Morien Bedford Morgan was born in Bridgend on 20 December 1912.

Image caption Concorde led the flypast at the climax of celebrations for the Queen's golden jubilee in 2002

After attending schools in south Wales and England, he graduated from St Catharine's College, Cambridge in 1934.

Of his first 10 years at RAE his biographer EG Broadbent has written: "Many if not all of Britain's wartime aircraft were improved in their fighting qualities by application of Morgan's ideas and suggestions."

From the late 1950s onwards, continued Broadbent, Morgan "welded together a talented team and the remarkable technical success of Concorde owes much to him".

Morgan was involved in choosing Concorde's swept-wing design, a key part of its eventual success.

In 1964 he told the BBC documentary Supersonic: "It's a lovely shape - one feels that if God wanted aircraft to fly he would have meant them to be this shape."

"Concorde was very important to him," says Prof Watson. "He worked on the Spitfire in 1937/38 and he loved that too, but Concorde was his baby."

Prof Watson describes her father as "very direct and straightforward", traits which no doubt aided his stewardship of the project.

"He had no side to him," she says. "He got on just as well with the technicians and union members as he did with royalty.

"He always had a twinkle in his eye and smoked a pipe non-stop.

"He just loved airplanes.

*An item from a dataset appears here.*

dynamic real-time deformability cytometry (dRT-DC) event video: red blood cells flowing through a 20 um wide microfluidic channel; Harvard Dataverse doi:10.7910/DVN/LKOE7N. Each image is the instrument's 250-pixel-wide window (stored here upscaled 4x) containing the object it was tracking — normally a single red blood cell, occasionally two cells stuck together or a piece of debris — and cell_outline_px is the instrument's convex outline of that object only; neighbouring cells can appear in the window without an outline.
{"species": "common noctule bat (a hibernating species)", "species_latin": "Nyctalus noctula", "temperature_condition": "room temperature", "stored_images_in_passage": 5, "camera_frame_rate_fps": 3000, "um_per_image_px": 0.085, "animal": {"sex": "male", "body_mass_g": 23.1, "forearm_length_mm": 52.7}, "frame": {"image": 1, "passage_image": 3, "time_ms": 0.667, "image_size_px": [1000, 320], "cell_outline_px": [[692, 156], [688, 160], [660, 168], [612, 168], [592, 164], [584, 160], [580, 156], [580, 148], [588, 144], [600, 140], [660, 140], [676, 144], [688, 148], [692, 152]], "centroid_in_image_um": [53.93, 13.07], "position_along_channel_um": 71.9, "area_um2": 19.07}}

We would go on holiday and I'd end up wondering why we were sitting in a field having a picnic in some obscure part of Switzerland - it was because he wanted to watch some particular airplanes flying."

Knighted in 1969, Sir Morien became master of Downing College, Cambridge in 1972 but did not completely sever his links with the aeronautical industry. He died in 1978.

He is remembered at Cambridge by Prof Shon Ffowcs Williams, who himself worked on Concorde, as "an ebullient sort of a chap" who "would talk the hind legs off a donkey".

Dr Martin Mays, Fellow Emeritus at Downing, recalls him as "good company, particularly if one was interested in the Anglo-French co-operation involved in the construction of Concorde.

"He never tired of providing those willing to listen with anecdotes about the personalities involved and the many problems which arose."

Image caption British Airways' Concorde made its first commercial flight from Heathrow in 1976

As she recalls her father Prof Watson harks back to his younger days around the war.

"Between the 1930s and the 1950s there were a lot of significant men working at Farnborough," she says.

"They were young men at the cusp of a whole new world, at the cutting edge of aerodynamics at a time when there were so many exciting new possibilities.

"But they had fun. While at work they would lunch at the officers' mess and then race each other round the airfield in cars that they tinkered with.

"They were pushing the boundaries and they loved it."